De repente, os tapetes vermelhos ficaram mais "minimalistas": menos quadril, menos bumbum, menos comida. As roupas oversized perderam espaço para os microtops, minissaias e transparências ousadas que pedem, quase exigem, uma barriga negativa e braços dignos de uma aula de pilates diária (ou de um bom antidiabético off-label). 

Mas essa não é uma crítica ao uso de medicamentos — é à estética que eles ajudam a criar. A indústria da moda, que adora um visual etéreo e alienígena, abraçou o “Ozempic body” com um entusiasmo quase religioso. De Paris a São Paulo, modelos andróginos e celebridades subitamente esculpidas voltaram às capas de revista como se tivessem saído direto de um desfile de 1999. Nostalgia? Talvez. Padrão inalcançável reciclado? Com toda a certeza. 

Nas redes sociais, o fenômeno tem até nome: Ozempic face. Maçãs do rosto saltadas, queixo afilado, olheiras dignas de um thriller psicológico. E como resposta, a moda joga gasolina na fogueira: editoriais exaltam esse visual, com modelos exaustas em poses que mais parecem um colapso glamouroso. O doente virou tendência — de novo.

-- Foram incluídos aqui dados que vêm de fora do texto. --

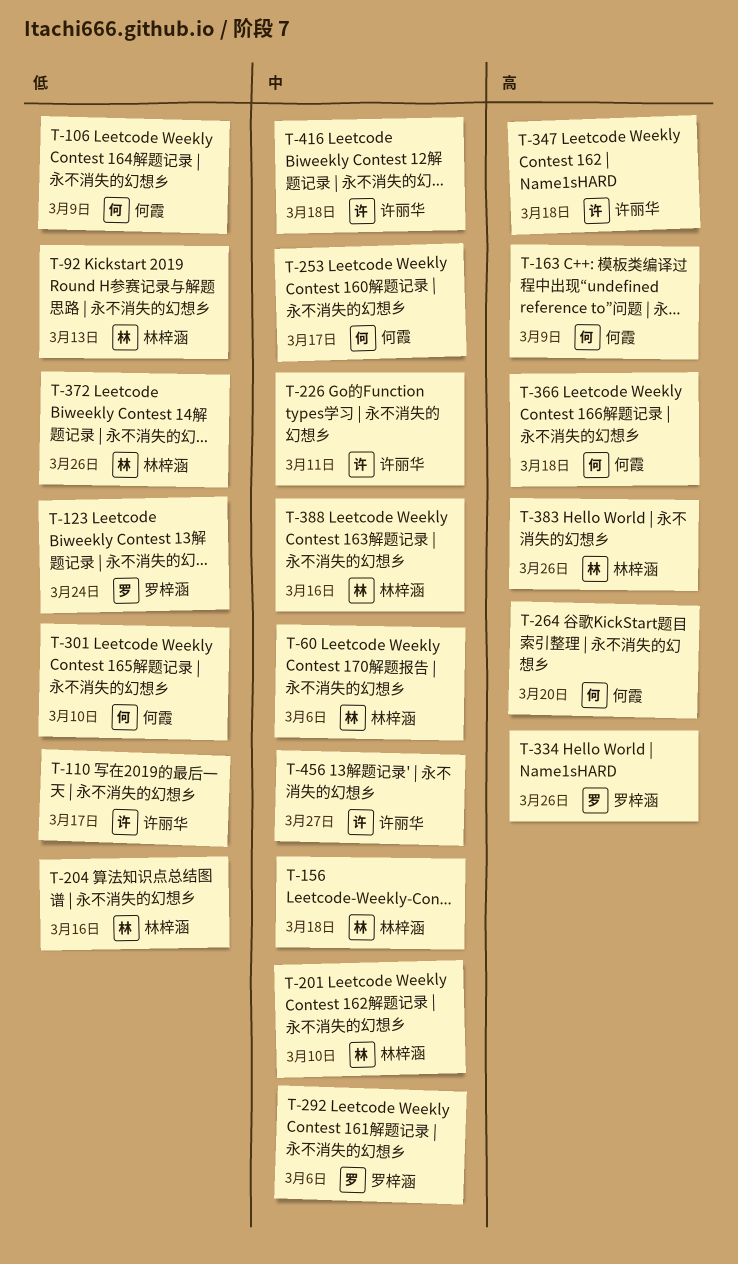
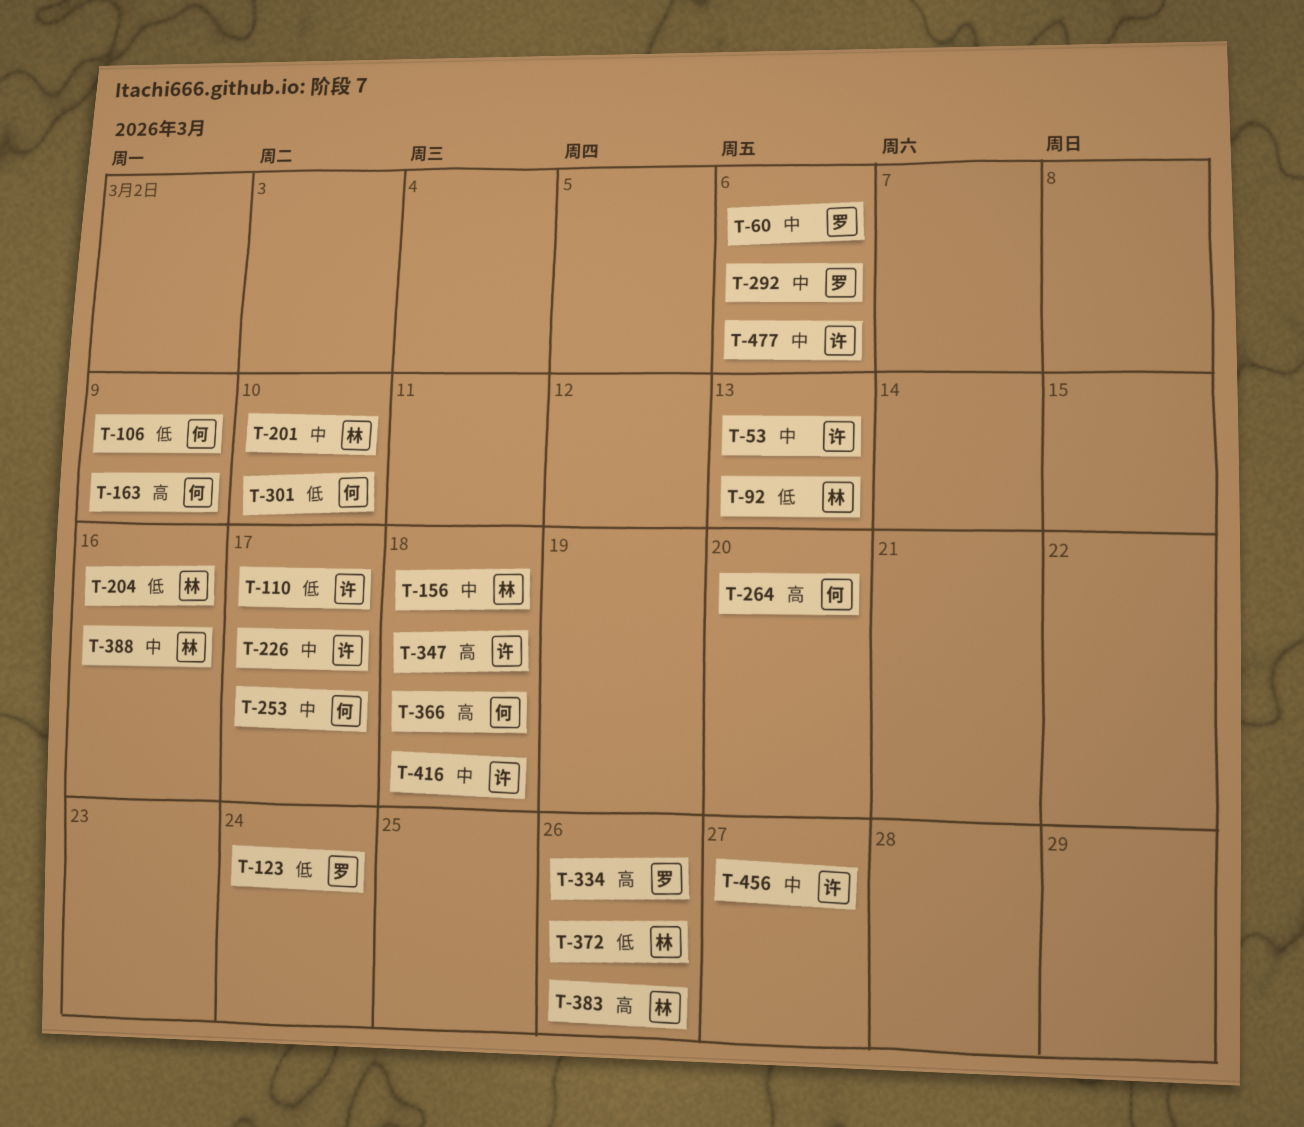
T-53: none -> present
T-60, owner: 林梓涵 -> 罗梓涵
T-226, due: Mar 11 -> Mar 17
T-477: none -> present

É óbvio que a moda, elitista como é, iria financiar um corpo difícil e caro de se manter. Porém, se as canetinhas emagrecedoras estão tão populares, como que a moda vai diferenciar quem é “gente magra e francesa” de quem não é? 

Comida passa a ser artigo de luxo, não só pelo valor que pagamos, mas porque quem 'está na moda' vai poder vestí-la
Legenda: Comida passa a ser artigo de luxo, não só pelo valor que pagamos, mas porque quem 'está na moda' vai poder vestí-la
Foto: Reprodução / @maluborges

Esse é o momento que a comida passa a ser artigo de luxo, não só pelo valor que pagamos, mas porque quem “está na moda” vai poder vestí-la. 

Quantas publis e campanhas vimos nos últimos meses onde a comida virou um super acessório? 

Banalizado e desperdiçado, quem realmente pode se alimentar bem o faz em nome da moda, porque alimento mesmo é aquele que o Mounjaro pode te dar.